→ PROBLEM TO SOLVE
Your answer should hold exactly the lines below from the line with "index mcp: (439, 185)" through the line with "thumb ip: (295, 176)", both included, and no pictures at all.

--------

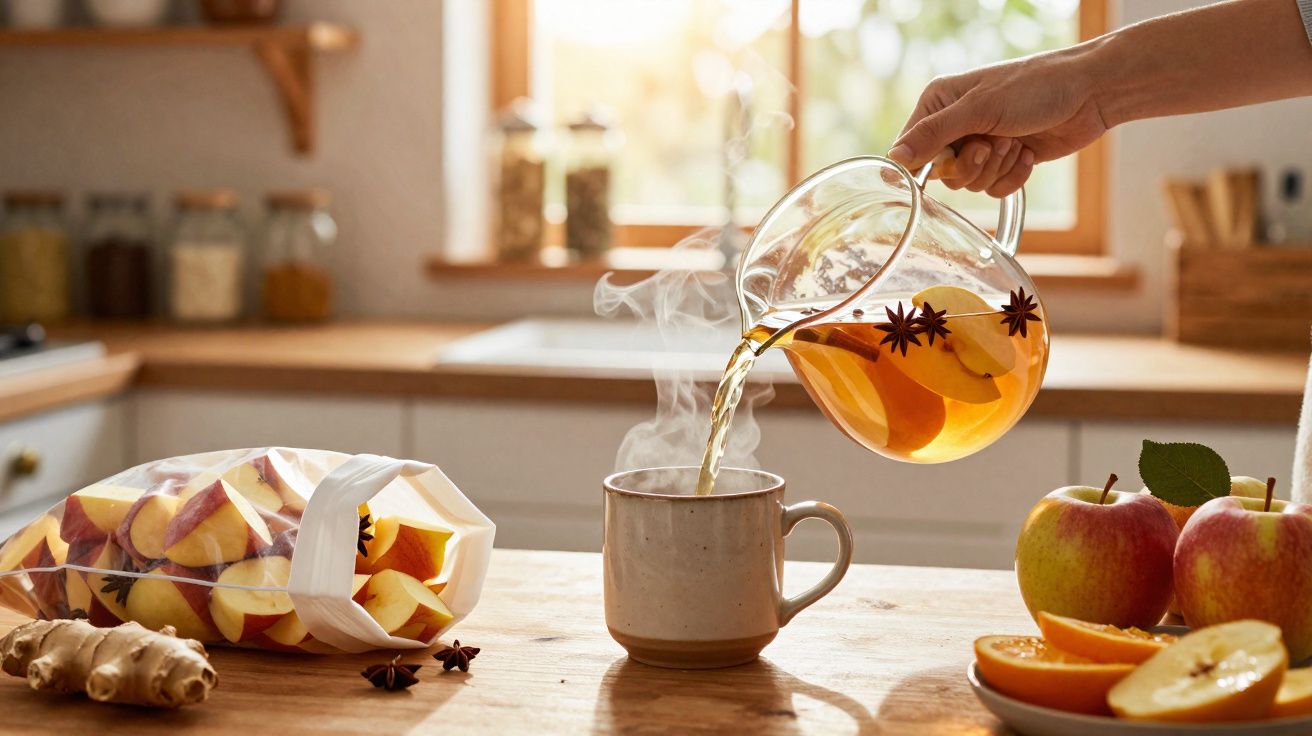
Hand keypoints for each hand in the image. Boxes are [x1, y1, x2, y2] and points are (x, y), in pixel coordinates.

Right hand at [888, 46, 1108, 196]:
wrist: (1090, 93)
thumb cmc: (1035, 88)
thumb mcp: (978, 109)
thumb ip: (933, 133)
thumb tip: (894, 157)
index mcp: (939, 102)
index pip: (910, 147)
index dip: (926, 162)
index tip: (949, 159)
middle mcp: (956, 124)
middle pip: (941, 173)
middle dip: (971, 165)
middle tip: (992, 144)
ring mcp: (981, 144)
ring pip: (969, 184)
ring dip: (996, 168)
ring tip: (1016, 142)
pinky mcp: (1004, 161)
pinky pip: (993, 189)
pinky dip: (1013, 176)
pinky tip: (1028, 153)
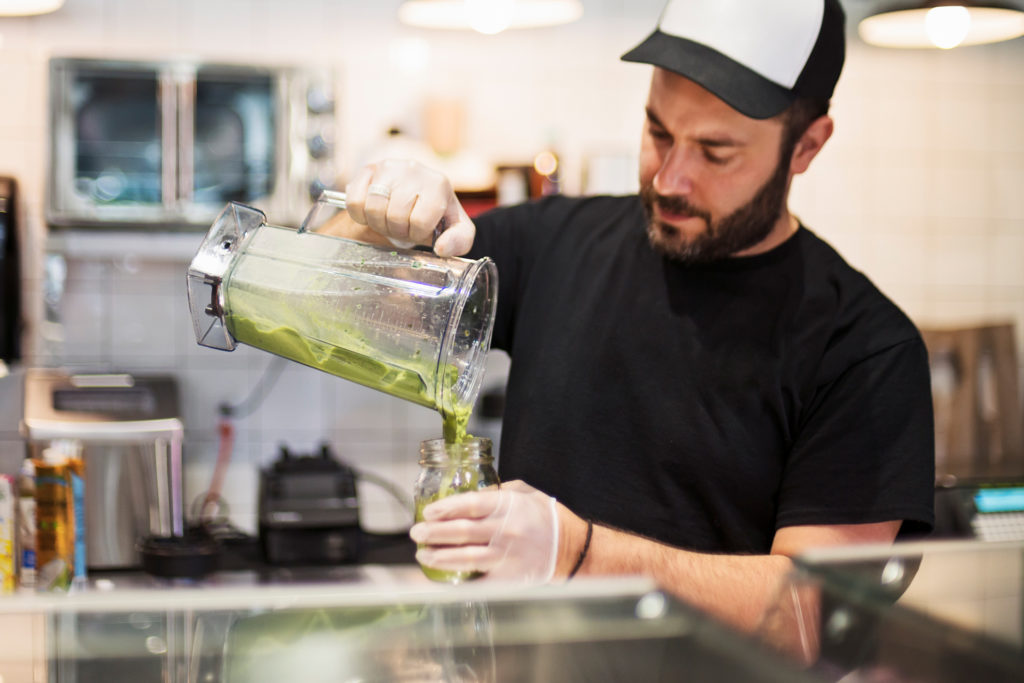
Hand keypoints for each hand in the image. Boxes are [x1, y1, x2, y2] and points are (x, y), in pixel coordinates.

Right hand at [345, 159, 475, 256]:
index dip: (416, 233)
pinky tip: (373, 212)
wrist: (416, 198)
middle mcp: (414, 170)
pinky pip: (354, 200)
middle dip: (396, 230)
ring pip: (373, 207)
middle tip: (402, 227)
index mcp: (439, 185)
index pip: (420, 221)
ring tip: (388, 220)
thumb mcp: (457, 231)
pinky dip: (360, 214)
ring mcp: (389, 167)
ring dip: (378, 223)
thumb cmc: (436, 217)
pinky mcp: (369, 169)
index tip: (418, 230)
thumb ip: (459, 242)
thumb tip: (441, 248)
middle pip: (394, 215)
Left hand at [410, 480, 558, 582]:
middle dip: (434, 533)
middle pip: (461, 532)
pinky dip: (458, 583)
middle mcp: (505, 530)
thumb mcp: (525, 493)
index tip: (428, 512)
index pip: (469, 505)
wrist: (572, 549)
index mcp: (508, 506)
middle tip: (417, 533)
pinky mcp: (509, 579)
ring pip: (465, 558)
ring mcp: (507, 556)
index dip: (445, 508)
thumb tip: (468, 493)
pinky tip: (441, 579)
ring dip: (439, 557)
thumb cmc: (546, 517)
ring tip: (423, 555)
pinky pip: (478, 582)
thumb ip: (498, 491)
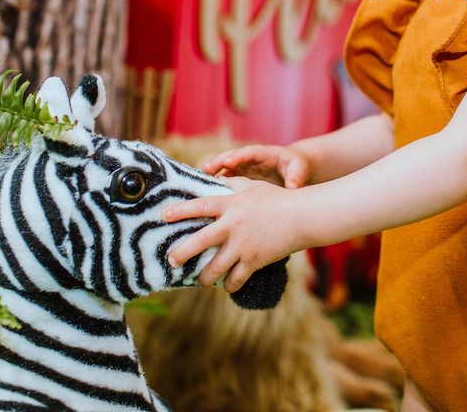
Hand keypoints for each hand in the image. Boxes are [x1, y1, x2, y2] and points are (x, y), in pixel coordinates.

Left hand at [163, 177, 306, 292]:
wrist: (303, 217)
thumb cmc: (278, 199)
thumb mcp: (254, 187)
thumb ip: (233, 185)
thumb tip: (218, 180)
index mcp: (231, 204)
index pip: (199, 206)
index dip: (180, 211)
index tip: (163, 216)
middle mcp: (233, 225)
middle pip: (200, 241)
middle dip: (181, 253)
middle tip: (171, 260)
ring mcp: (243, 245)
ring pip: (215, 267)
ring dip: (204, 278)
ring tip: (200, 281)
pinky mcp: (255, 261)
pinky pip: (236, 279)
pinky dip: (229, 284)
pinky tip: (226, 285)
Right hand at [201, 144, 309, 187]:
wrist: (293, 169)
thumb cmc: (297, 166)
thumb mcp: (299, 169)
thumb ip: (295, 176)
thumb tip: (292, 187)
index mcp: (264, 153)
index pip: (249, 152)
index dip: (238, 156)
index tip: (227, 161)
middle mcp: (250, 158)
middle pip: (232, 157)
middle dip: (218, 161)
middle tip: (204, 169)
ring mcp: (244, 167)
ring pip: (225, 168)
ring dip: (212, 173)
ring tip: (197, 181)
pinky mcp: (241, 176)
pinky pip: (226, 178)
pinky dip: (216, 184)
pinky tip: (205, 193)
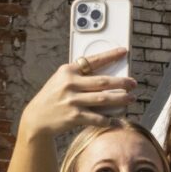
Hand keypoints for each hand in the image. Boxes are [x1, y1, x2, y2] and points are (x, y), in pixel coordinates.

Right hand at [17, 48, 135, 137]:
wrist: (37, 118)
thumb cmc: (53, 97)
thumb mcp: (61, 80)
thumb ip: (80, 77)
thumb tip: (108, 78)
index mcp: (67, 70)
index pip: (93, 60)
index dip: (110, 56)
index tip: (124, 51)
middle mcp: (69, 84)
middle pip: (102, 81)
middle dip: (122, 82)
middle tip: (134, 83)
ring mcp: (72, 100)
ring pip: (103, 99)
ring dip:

--------

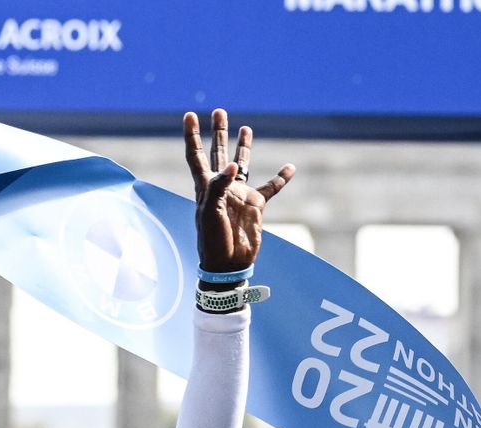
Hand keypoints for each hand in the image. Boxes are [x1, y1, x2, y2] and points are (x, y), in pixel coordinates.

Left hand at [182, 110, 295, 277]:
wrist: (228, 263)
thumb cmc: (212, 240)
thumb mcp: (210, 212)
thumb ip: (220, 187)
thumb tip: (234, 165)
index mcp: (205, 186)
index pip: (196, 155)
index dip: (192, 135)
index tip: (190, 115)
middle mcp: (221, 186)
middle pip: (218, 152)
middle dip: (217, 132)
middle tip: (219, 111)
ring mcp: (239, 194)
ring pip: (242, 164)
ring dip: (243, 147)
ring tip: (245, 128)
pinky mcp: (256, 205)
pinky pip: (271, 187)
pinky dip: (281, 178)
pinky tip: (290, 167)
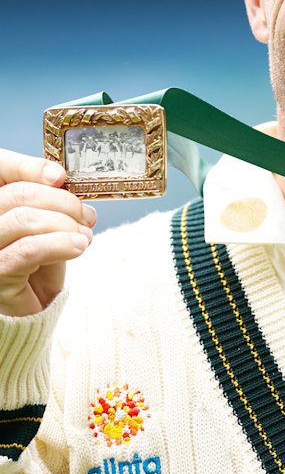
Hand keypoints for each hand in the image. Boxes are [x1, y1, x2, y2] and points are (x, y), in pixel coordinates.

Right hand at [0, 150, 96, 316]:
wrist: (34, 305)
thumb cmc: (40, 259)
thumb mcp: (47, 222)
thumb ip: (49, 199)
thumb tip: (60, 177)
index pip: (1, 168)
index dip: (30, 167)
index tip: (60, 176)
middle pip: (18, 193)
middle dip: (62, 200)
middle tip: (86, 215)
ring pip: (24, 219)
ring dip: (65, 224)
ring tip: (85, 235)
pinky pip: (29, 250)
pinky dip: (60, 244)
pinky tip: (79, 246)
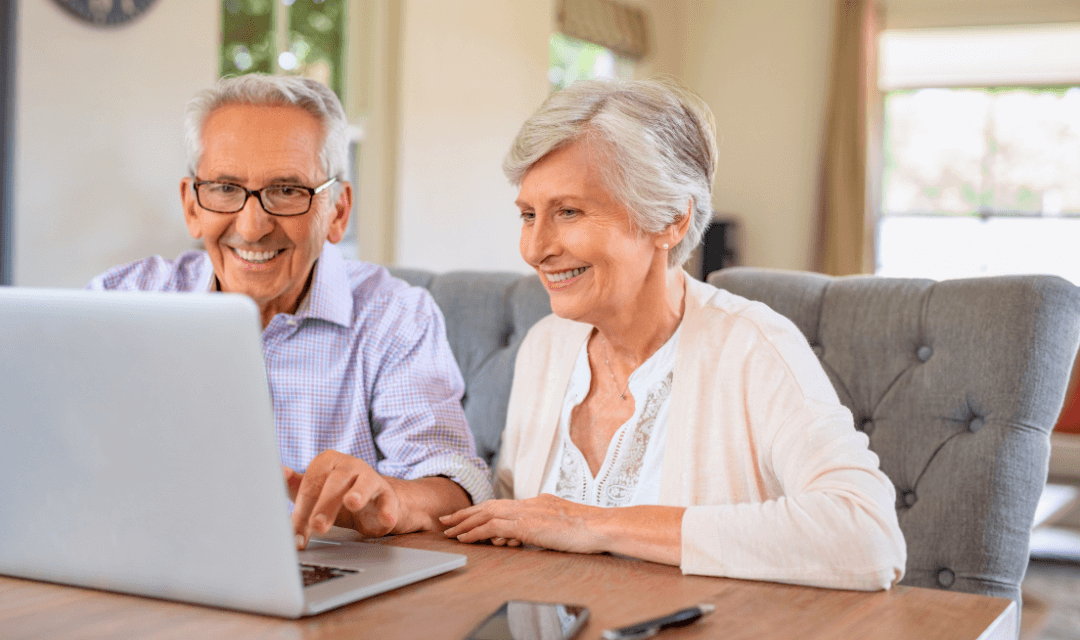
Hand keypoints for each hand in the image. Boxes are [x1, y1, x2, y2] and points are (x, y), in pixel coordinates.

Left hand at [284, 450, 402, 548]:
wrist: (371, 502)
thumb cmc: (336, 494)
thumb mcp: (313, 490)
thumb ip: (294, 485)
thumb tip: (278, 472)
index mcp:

--------

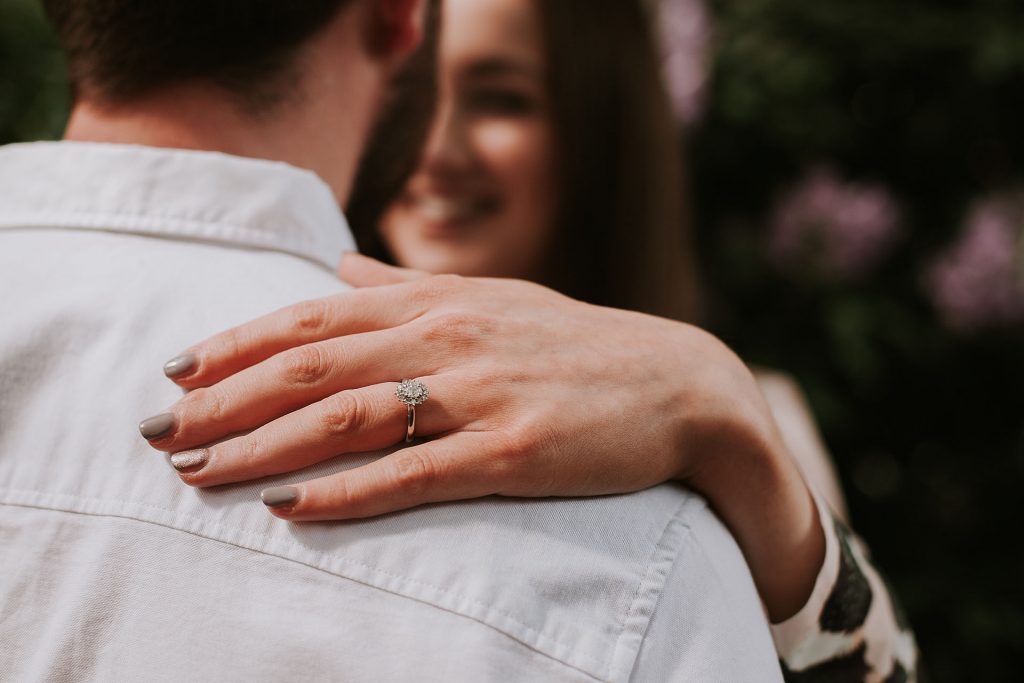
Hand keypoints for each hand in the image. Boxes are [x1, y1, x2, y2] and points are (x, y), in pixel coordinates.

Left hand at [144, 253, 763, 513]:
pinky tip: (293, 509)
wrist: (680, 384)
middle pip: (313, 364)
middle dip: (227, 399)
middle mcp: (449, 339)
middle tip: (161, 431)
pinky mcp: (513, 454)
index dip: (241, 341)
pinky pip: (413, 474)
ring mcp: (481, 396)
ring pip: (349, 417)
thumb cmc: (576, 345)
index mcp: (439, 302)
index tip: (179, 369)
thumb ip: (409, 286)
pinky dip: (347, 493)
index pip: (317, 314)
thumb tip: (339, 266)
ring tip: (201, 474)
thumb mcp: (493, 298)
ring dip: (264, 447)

--------

→ EXERCISE OUTPUT
index mcp: (439, 185)
index pip: (420, 221)
ring tip: (388, 220)
thumb mcp: (457, 231)
pinky dip: (360, 214)
ring mcp: (389, 167)
ring dip: (378, 223)
thumb cmc: (436, 217)
pinky mcp: (369, 169)
index tip: (418, 230)
thumb ip: (459, 242)
thumb tip: (441, 248)
middle pip: (394, 215)
Left hand at [410, 480, 558, 582]:
middle dip: (434, 533)
middle pip: (461, 532)
pinky dip: (458, 583)
middle mcp: (505, 530)
thumb mcp: (525, 493)
index tip: (428, 512)
index pip: (469, 505)
wrist: (572, 549)
index mcp: (508, 506)
middle tip: (417, 533)
pinky mcp: (509, 579)
ring pip: (465, 558)
ring mcp: (507, 556)
index dip: (445, 508)
thumb tip: (468, 493)
pinky tip: (441, 579)
ring dip: (439, 557)
thumb cmc: (546, 517)
ring tip: (423, 555)
pinky pip: (478, 582)
thumb ip: (498, 491)
Hand keypoints for each hand in the image. Boxes are [x1, y1, x2, y2] and points are (x, y), in pixel coordinates.

Left hand at [163, 177, 306, 292]:
wrist: (303, 217)
thumb cmc: (278, 199)
thumb mcp: (254, 187)
thumb ip: (233, 185)
thumb tip: (218, 180)
index mcp: (231, 204)
index pip: (199, 206)
index dip: (180, 211)
index tip: (163, 216)
middle mcp: (233, 225)
middle pip: (200, 241)
middle dip: (181, 253)
middle tip: (171, 260)
ring mcp: (243, 245)
ring pip: (215, 267)
ring dip: (204, 278)
ring tip: (200, 281)
pinky mcp: (255, 261)
pinky pip: (236, 279)
pinky dip: (229, 284)
pinky tip: (226, 285)
Right hand at [201, 144, 309, 187]:
wrist: (293, 169)
thumb cmc: (297, 166)
thumb mcp: (299, 169)
thumb ip: (295, 176)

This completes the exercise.